Painted in 1840, the present view of Moscow is a masterpiece of perspective, colour and acute observation and follows Gaertner’s visits to Russia, first to Saint Petersburg in 1837, and again to Moscow and Saint Petersburg from 1838 to 1839. The fact that a European artist travelled to Moscow was rare during the nineteenth century as the majority of foreign artists went to the capital, Saint Petersburg. Gaertner was motivated to visit Moscow as he had been commissioned by Frederick William III to paint a panorama of the Kremlin (1839, Berlin, Charlottenburg Palace). The view is looking out from the Church of Nikita the Martyr on Tagansky Hill, also known as Shvivaya Gorka (fig. 1). The large neo-classical building on the left is the Moscow Orphanage, standing on the Moskvoretskaya Embankment of the Moskva River (fig. 2). The stretch of the river nearest to the artist follows the Kotelnicheskaya embankment, on the far left. The Kremlin can be seen in the distance with Saint Basil’s Cathedral overshadowed by the lime washed walls of the Kremlin wall including Spasskaya Tower to the left.


A group of worshippers kneels at prayer on the veranda, facing the church and presumably the altar inside. A man in the foreground gently leans on the balcony edge, observing the towering view of the city but his eye is also caught on the elegant company in their Sunday best arriving at the church. He is clearly a nod to the Rückenfigur, or figure seen from behind, one of the favourite devices of the German Romantic artists, notably Caspar David Friedrich, to lead the viewer into the composition.

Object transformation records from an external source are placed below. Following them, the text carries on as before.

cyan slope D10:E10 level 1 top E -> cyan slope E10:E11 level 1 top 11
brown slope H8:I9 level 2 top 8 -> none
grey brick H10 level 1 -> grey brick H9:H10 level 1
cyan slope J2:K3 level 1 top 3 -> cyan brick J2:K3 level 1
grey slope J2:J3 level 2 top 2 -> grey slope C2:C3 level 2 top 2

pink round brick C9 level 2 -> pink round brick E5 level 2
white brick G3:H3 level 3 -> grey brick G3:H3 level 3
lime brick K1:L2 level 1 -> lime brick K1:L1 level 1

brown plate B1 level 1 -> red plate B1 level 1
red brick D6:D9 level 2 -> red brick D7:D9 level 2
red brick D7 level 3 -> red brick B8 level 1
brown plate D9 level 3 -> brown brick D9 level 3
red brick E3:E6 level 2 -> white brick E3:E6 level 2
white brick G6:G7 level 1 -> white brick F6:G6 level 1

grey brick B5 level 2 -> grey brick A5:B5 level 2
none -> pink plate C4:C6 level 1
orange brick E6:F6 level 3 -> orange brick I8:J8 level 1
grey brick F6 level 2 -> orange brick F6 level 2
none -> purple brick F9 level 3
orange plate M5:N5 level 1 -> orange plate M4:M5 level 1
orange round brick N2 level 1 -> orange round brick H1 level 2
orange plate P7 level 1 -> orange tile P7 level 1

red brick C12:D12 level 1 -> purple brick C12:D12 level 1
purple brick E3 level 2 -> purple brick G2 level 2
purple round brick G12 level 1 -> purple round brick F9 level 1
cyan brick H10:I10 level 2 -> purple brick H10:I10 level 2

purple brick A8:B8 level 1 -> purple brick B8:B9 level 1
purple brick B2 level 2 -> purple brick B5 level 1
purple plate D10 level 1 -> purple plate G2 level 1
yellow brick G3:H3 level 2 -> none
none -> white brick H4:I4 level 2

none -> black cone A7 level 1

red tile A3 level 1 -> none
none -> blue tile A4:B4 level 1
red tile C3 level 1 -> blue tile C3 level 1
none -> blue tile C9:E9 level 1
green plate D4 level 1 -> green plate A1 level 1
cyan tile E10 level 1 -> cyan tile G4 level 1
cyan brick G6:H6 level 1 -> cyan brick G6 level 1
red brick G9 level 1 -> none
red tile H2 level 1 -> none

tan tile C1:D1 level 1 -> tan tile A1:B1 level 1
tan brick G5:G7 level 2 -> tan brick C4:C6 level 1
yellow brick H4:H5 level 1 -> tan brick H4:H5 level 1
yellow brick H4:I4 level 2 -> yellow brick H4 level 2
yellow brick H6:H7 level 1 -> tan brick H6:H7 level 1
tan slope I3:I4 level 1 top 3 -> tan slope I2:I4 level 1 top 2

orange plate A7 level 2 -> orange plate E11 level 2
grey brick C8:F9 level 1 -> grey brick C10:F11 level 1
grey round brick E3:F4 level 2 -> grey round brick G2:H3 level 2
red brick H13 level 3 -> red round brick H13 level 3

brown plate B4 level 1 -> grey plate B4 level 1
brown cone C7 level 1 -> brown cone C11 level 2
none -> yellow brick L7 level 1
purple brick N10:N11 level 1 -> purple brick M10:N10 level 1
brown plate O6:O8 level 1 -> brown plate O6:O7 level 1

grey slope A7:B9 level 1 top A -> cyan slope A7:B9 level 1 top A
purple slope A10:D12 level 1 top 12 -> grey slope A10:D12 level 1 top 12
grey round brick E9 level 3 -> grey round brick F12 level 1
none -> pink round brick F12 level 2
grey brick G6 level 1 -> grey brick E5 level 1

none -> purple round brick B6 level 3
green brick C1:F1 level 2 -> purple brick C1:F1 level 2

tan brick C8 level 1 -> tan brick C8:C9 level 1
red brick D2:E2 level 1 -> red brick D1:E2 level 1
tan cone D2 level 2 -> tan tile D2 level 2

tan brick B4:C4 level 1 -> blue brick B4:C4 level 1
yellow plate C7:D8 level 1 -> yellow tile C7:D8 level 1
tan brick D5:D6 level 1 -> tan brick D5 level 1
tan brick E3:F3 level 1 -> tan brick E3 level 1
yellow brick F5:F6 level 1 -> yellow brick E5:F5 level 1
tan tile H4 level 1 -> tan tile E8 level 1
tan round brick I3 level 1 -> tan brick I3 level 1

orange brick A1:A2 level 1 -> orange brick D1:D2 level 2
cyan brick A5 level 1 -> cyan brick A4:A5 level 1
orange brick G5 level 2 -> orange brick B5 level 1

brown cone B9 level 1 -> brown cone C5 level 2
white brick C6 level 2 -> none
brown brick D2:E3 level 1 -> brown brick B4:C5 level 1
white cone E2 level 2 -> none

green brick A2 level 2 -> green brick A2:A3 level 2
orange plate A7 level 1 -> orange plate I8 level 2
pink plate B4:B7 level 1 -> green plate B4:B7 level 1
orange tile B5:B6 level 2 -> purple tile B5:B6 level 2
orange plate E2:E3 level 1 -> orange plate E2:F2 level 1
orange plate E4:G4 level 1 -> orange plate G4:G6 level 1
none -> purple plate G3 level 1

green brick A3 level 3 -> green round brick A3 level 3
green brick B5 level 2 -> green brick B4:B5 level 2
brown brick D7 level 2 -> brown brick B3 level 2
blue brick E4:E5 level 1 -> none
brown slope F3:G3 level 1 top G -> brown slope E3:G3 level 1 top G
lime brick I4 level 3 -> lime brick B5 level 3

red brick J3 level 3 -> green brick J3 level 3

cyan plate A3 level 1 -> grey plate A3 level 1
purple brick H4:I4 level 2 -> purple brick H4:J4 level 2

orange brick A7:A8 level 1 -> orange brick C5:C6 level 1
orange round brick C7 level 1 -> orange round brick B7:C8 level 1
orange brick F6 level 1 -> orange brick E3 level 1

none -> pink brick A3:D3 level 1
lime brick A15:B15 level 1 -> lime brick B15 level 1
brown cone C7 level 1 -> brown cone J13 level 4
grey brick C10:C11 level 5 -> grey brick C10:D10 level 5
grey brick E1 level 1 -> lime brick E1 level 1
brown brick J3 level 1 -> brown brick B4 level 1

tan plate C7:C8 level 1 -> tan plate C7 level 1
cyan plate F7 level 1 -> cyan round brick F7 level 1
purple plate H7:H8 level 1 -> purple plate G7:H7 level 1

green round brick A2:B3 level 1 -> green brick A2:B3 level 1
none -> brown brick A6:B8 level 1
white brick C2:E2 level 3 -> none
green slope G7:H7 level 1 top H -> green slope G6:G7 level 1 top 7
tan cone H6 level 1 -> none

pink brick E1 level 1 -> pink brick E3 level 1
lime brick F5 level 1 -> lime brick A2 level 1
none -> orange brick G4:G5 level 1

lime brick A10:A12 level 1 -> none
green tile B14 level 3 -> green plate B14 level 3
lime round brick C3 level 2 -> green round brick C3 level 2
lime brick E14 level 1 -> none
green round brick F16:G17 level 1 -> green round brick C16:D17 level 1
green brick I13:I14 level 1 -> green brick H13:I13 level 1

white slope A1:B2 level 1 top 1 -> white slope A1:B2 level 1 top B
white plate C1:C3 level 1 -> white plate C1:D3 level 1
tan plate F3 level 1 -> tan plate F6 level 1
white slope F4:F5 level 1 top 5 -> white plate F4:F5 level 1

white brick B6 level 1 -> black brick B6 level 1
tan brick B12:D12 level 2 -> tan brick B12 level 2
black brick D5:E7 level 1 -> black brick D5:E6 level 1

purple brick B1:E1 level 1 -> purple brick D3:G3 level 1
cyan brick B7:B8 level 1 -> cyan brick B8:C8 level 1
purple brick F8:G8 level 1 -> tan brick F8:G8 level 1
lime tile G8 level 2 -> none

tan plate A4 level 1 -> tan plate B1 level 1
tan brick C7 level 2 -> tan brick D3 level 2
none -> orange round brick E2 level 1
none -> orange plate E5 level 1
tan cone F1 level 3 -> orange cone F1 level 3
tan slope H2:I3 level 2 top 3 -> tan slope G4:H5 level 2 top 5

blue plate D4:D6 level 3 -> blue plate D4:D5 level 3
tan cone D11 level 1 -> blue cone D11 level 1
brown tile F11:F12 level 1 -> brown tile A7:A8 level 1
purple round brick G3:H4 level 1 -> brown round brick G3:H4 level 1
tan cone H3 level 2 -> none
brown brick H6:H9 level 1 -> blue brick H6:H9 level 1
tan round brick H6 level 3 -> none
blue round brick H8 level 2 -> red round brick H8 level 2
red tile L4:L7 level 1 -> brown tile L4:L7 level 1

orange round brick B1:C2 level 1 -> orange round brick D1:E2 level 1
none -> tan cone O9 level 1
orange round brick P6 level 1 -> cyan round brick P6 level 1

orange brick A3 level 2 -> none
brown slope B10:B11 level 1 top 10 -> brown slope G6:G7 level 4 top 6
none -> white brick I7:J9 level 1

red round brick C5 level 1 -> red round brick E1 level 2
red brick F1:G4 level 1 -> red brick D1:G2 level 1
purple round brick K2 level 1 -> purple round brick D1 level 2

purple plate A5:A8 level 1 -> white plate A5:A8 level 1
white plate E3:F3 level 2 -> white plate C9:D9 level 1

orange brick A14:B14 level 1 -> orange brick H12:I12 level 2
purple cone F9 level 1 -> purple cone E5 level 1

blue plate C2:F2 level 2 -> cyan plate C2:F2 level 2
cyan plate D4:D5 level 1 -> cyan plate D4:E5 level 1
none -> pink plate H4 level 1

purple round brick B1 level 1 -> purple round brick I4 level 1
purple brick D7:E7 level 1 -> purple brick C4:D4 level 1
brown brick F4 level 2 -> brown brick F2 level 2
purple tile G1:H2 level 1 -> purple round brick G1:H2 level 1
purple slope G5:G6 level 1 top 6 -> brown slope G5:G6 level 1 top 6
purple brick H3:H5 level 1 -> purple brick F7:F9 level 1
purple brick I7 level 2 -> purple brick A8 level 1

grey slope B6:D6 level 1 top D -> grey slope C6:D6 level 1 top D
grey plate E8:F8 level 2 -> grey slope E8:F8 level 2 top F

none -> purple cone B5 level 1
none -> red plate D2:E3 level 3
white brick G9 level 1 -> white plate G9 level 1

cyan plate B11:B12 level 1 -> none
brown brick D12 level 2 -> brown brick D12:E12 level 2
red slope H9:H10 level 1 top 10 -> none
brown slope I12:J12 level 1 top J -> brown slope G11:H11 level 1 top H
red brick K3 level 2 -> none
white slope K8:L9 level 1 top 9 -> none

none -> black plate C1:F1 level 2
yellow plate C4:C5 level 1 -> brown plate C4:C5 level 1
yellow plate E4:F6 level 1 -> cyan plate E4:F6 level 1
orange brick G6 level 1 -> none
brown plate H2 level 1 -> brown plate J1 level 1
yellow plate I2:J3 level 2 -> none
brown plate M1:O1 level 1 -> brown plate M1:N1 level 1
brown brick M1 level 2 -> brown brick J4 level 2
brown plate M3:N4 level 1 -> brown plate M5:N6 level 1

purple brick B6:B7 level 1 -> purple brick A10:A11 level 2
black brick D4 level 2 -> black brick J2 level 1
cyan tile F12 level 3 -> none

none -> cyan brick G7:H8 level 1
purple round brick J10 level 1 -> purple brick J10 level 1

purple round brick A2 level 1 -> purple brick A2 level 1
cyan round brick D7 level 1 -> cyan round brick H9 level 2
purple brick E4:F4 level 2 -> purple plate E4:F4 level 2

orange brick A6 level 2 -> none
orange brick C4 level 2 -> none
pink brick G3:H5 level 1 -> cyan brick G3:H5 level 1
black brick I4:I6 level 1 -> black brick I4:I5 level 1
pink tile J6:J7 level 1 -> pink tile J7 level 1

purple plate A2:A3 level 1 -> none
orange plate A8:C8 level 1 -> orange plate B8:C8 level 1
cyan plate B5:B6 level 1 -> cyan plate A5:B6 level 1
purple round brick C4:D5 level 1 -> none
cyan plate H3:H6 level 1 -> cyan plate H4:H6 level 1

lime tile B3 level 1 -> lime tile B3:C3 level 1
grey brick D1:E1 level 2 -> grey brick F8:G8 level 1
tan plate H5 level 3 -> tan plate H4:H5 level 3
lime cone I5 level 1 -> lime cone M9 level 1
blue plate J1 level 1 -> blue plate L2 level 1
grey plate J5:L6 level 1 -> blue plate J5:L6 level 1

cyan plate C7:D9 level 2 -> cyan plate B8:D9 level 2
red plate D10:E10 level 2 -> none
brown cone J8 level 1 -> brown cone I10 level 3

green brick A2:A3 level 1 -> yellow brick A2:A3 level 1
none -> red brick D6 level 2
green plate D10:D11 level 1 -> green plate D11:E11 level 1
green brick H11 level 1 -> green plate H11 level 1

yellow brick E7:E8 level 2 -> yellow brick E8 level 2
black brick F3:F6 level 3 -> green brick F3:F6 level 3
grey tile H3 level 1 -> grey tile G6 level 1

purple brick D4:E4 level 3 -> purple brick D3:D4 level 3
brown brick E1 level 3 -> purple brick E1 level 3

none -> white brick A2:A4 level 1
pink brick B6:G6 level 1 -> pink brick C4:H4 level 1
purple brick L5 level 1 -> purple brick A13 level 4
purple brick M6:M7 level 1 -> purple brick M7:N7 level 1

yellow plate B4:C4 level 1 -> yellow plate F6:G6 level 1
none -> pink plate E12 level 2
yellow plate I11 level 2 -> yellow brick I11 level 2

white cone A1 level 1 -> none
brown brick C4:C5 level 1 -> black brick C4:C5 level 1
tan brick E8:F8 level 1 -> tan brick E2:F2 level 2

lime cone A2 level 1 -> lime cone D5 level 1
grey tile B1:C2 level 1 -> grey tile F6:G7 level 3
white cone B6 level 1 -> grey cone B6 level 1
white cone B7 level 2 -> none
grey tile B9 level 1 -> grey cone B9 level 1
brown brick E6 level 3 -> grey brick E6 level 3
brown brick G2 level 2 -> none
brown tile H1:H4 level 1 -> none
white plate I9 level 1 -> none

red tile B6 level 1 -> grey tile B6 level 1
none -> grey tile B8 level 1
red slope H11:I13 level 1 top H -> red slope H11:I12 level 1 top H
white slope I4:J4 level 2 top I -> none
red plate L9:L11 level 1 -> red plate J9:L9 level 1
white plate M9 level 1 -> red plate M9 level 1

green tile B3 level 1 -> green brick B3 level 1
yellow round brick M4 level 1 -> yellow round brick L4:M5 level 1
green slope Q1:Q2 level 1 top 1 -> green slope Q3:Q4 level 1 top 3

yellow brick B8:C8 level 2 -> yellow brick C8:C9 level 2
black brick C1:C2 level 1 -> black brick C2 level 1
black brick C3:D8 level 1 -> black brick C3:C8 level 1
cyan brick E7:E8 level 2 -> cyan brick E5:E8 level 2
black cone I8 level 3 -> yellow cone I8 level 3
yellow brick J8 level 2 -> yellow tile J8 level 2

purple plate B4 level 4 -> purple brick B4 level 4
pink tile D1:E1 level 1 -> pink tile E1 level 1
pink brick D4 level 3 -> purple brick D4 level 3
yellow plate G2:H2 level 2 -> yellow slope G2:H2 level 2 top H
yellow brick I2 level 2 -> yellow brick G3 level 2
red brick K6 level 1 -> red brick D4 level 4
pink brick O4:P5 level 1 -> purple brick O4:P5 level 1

Through his use of a fixed architectural feature in the form of the canopied veranda of the church in the foreground, contrasted with the architecture of the city in the background, Gaertner has created an astonishing sense of perspective. This technique was also employed by Gaertner in the many versions he painted of his panoramas of Berlin from the rooftop of Friedrichswerder Church (fig. 3). Similar methods were employed by Canaletto who may well have been an inspiration for Gaertner. Canaletto’s bold composition London: The City seen through one of the Arches of Westminster Bridge, (c. 1746, Duke of Northumberland, Alnwick Castle) is an earlier prelude to the effect achieved by Gaertner in the present work. Canaletto’s use of the arch of the bridge placed off centre to the viewer, allows for our eyes to focus on the architecture around St Paul’s Cathedral in the background. Like Canaletto, Gaertner might have been aided by a camera obscura, also known as a pinhole camera, when he sketched the layout of his painting. This has long been suggested by art critics although this was never specifically mentioned by Gaertner in his working notes. He did reference a 'drafting machine' and some of his sketches were done on tracing paper.


As in his other view paintings, Gaertner captures his urban scenes as places inhabited by, and in the service of, its residents. Whilst in his other views of Moscow he captures more of a figural city scene with its citizens either hurrying with a sense of purpose or enjoying the serenity of the day, the present work is a still moment in time allowing us to contemplate the urban landscape from a distance as we reflect on our place within it.